2018–19 EBU Player of the Year Championship

Tournament information
- Sport: Bridge
- Dates: October 2018–September 2019
- Administrator: English Bridge Union

Final positions
- Champion: Graham Osborne

= 2018–19 EBU Player of the Year Championship =

The 2018–19 EBU Player of the Year Championship was the competition's fifth season.
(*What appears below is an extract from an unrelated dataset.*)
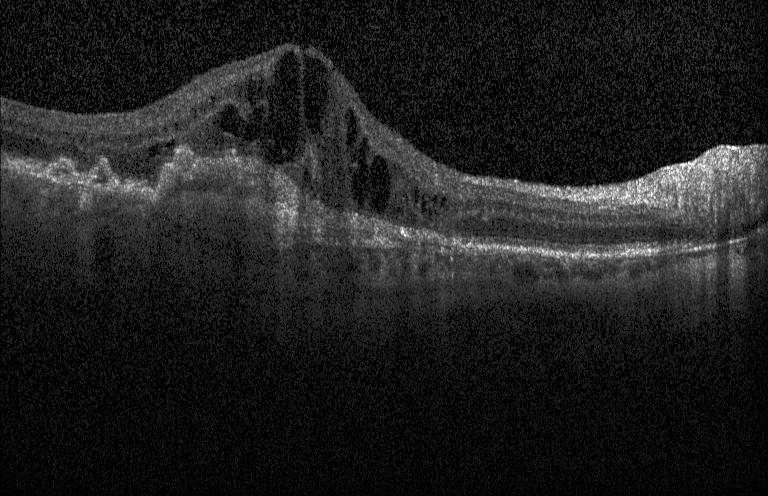 Heidelberg Spectralis OCT system; fovea-centered; retinal OCT B-scan; spectral-domain OCT
Diagnosis: a choroidal neovascular membrane.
Points were accumulated over the EBU's ten most prestigious events from 1 October 2018 to 30 September 2019. Graham Osborne won his first title, becoming the fifth player to win the championship.

==List of competitions==

| Event | Format | Dates | Points |  |  |  |  |  |  |  |
| 1st | 2nd | 3rd | 4th | 5th | 6th | 7th | 8th |
| Gold Cup | Single-Elimination Teams | — | 16 | 8 | 4 |  | 1 |  |  |  |
| Spring Fours | Double-Elimination Teams | 3 May – 7 May 2019 | 14 | 8 | 4 |  | 1 |  |  | – |
| Premier League (Division 1) | Triple Round-Robin Teams | 15 September – 4 November 2018 | 16 | 8 | 4 | 2 | – |  |  |  |
| Crockfords Cup | Single-Elimination Teams with Finals | — | 12 | 6 | 4 | 2 | 1 | 1 | 1 | 1 |
| Four Star Teams | Swiss Teams with Finals | 9 August – 11 August 2019 | 8 | 4 | 2 | 1 | – |  |  |  |
| National Point-a-Board Teams | PaB Teams – Qualifier and Finals | 19 January – 20 January 2019 | 6 | 3 | 2 | 1 | – |  |  |  |
| Summer Meeting Swiss Pairs | Swiss Pairs | 2 August – 4 August 2019 | 12 | 6 | 3 | 2 | 1 | – |  |  |
| National Pairs | Regional and National Matchpoint Pairs | 10 March & 6 – 7 April 2019 | 8 | 4 | 2 | 1 | – |  |  |  |
| Guardian Trophy | Matchpoint Pairs | 19 – 20 April 2019 | 6 | 3 | 2 | 1 | – |  |  |  |
| Two Star Pairs | Swiss Pairs with Matchpoint Finals | 18 – 19 October 2018 | 6 | 3 | 2 | 1 | – |  |  |  |

==Results==

| Place | Name | Event |  |  |  |  |  |  |  |  |  | Total |
| GC | SF | PL | CC | FST | PaB | SMSP | NP | GT | TSP |
| 1st place, gold medalist(s) | Graham Osborne |  |  | 16 | 12 |  | 2 |  |  | 2 |  | 32 |
| 2 | Justin Hackett | 1 | 14 |  | 6 | 8 |  |  |  |  | 2 | 31 |
| 3 | Jason Hackett | 1 | 14 |  | 6 | 8 |  |  |  |  |  | 29 |
| 3 | David Mossop | 1 | 14 |  | 6 | 8 |  |  |  |  |  | 29 |
| 5 | Tony Forrester |  |  | 16 | 12 |  |  |  |  |  |  | 28 |
| 6 | Ed Jones |  | 14 |  | 12 |  |  |  |  |  |  | 26 |
| 6 | Glyn Liggins | 16 |  | 8 |  | 2 |  |  |  |  |  | 26 |
| 6 | Tom Paske |  | 14 |  | 12 |  |  |  |  |  |  | 26 |
| 9 | Alex Hydes | 1 | 14 |  | 6 |  |  | 3 |  |  |  | 24 |
| 10 | Mike Bell |  |  | 16 |  |  | 6 | 1 |  |  |  | 23 |
| 10 | David Gold |  |  | 16 | 4 |  |  |  |  | 3 |  | 23 |

This list displays the top ten players (including ties); 129 players received points. Winners of each event are highlighted in bold.